According to U.S. officials, 300 billion dollars in drug money are laundered annually in the United States, 30 billion in Mexico and three billion in Venezuela.

But what the undercover “Operation White House” – a two and a half-year investigation conducted by the United States to uncover corrupt bank executives in several Latin American countries – has done, quite by chance, is put several leaders of the 1992 coup attempts in a jam.

The Venezuelan go-between sought out by the false owner of the Emerald Empire Corporation to move millions of dollars in drug profits was Carmen Salima, whose claim to fame in Venezuela is that she served as defence attorney for several leaders of military uprisings.

Salima was arrested Wednesday in Miami. According to the charges against her, she went through others to finally reach high- level executives of the ‘Banco del Caribe’ and the state-owned ‘Banco Industrial’ to carry out the 9.5 million dollar laundering operation.

Six Venezuelans are facing charges in U.S. courts. They have all been arrested here, except for the elderly vice-president of the ‘Banco del Caribe’, Marco Henriquez, and another veteran of the local banking scene, Carlos Vivas.

The most scandalous aspect of the case is the connection with the Miami branch of the ‘Banco Industrial’, whose vice-president – accused of involvement in the money laundering scheme – is Esperanza Matos, sister of Senator Raul Matos, who served as Venezuelan finance minister up to December.

Matos has declared herself innocent, her brother said in a public appearance Thursday, when he praised the Venezuelan government’s decision to cooperate closely with U.S. authorities.

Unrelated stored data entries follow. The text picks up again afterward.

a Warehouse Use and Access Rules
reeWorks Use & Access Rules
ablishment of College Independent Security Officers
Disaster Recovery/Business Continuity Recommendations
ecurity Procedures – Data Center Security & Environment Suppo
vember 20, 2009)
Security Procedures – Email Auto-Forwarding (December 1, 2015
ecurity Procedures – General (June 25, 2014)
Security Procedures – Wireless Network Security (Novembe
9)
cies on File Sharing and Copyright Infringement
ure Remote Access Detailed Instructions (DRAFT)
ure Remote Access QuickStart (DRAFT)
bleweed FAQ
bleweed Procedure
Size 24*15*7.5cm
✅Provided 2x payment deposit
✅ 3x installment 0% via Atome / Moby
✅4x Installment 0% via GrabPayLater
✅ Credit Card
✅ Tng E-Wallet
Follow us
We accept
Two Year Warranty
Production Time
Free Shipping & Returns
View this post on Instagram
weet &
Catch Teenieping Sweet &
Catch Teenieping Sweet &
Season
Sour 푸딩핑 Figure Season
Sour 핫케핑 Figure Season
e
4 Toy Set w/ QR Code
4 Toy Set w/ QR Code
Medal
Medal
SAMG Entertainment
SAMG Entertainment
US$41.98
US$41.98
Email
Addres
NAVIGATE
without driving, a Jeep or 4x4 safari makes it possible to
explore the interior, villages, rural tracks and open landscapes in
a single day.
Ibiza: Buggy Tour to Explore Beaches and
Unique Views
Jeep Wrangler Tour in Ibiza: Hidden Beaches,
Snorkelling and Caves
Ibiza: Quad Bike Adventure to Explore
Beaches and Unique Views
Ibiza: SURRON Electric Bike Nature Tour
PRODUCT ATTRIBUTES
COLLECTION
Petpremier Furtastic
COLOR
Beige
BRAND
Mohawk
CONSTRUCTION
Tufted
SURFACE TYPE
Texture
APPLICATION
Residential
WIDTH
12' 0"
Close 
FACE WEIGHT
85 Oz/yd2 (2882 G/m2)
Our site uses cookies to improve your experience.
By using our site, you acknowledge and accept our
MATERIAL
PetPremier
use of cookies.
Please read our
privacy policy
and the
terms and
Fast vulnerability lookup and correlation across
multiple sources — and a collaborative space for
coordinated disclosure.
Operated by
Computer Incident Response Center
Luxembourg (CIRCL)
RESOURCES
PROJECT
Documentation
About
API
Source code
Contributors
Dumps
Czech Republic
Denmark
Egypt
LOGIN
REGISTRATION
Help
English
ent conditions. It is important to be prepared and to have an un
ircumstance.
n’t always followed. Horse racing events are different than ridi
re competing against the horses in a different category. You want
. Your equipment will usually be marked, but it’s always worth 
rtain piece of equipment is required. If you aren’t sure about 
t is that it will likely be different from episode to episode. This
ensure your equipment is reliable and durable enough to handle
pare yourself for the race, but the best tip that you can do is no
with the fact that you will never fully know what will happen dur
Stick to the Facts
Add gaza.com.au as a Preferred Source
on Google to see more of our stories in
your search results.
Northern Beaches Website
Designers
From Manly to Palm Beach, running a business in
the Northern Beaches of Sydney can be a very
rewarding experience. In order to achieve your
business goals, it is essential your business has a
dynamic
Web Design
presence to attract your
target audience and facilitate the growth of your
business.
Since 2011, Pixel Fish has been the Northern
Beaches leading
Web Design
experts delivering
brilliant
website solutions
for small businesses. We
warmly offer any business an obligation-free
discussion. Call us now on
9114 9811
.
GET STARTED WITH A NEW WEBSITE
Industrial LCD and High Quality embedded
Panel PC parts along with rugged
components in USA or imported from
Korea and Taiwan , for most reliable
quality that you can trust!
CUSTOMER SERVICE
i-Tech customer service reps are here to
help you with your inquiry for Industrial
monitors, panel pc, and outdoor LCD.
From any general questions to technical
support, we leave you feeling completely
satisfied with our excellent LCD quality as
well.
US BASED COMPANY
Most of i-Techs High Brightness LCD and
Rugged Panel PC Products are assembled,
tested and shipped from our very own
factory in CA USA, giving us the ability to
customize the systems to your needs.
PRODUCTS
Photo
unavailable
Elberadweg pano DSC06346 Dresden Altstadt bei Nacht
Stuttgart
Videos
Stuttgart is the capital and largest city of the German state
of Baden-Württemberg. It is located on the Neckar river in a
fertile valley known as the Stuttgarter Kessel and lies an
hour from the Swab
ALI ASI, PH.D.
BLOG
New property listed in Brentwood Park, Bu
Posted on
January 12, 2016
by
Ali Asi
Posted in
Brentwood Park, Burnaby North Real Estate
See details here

He added that if his sister were found guilty, she would have to “assume responsibility for her actions.”

Salima, meanwhile, acted as defence attorney for the leaders of the Nov. 27, 1992 military uprising, whose cases – like those of the ringleaders of the Feb. 4, 1992 coup attempt – were dismissed by President Rafael Caldera when he entered office in 1994.

The ‘Globovision’ TV network reported Friday that Salima maintained close links to the leaders of the uprisings, who today support the presidential candidacy of the leader of the November coup attempt, Hugo Chavez – poll favourite for the Dec. 6 elections.

But the leadership of Chavez’ party, ‘Movimiento V Republica’, clarified that Salima was not part of the candidate’s team of defence lawyers.

Her alleged participation in money laundering – Salima supposedly charged a commission amounting to four percent of the money involved – led police and other security sources to suggest an investigation into the possibility that part of the drug profits in question could have reached Chavez’ campaign.

Before setting off for Curacao to head the internal probe in the ‘Banco del Caribe’ subsidiary there, Dao said that institution moved 4.2 million dollars over an eight month period in the account opened by the Emerald Corporation.

He said the front company set up by Washington presented the documentation required by controls designed to prevent money laundering, including the financial backing of two U.S. banks, the Bank of America and the United Bank in the U.S. state of Florida.

The 44-year-old ‘Banco del Caribe’, Venezuela’s seventh largest deposit-holder, associated itself in late 1997 with the Canadian Scotian Bank, which now controls 15 percent of its capital. Its Canadian partner also sent staff to take part in the investigation tracking the Emerald Corporation account.

Dao came out in defence of Henriquez, the 81-year-old vice- president and co-founder of the ‘Banco del Caribe’, wanted by U.S. and Venezuelan authorities for supposedly collaborating in the money laundering operation.

Henriquez reportedly set out from Caracas for an unknown destination Thursday. Venezuela’s security forces have stepped up the search, in order to hand him over to U.S. authorities.

Dao defended the bank’s vice-president as an upright man, and said the bank would “take legal action” both in and outside of the United States to clean Henriquez’ name once his innocence had been demonstrated.

“At the age of 81, these charges are an attempt on his life,” said Henriquez’ son, who did not indicate his father’s whereabouts.